Reproduce exactly the lines below, starting with the line that contains "within the JINR-Egypt progra" and ending with the last line of the records, both included, and nothing else.

- Opening Delimiter -

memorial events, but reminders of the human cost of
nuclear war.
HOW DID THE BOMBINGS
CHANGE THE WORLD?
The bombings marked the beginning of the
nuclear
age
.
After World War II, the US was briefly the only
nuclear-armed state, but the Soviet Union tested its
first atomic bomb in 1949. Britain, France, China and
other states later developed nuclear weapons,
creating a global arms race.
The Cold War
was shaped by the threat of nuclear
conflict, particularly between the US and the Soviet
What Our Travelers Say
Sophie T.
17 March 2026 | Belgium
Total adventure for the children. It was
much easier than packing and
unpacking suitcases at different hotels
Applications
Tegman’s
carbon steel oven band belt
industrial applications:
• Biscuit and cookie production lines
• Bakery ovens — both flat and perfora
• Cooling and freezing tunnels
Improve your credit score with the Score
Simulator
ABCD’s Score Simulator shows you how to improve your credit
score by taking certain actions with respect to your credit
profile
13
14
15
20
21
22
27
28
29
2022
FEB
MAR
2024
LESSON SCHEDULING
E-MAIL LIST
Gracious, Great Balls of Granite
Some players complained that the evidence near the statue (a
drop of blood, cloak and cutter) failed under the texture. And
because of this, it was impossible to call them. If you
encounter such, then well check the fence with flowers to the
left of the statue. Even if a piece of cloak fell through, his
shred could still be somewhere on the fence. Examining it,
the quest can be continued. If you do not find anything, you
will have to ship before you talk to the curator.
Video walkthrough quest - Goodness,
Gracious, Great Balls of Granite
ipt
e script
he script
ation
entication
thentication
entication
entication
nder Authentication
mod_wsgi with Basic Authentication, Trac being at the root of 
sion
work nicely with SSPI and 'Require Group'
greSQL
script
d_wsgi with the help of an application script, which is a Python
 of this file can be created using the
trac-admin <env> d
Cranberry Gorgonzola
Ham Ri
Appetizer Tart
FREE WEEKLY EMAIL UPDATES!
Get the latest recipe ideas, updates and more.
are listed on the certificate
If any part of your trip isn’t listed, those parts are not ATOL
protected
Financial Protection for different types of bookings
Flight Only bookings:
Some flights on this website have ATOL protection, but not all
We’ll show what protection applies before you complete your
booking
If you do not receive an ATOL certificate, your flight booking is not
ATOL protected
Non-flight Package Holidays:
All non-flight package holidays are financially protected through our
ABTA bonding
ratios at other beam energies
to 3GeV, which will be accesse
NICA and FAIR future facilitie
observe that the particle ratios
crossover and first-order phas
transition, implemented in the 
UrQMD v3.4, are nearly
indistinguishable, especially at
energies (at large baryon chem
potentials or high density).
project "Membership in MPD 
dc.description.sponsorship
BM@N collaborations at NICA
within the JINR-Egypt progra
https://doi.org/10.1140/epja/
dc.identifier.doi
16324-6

- Closing Delimiter -

[Your solution]:
within the JINR-Egypt progra
https://doi.org/10.1140/epja/
dc.identifier.doi
16324-6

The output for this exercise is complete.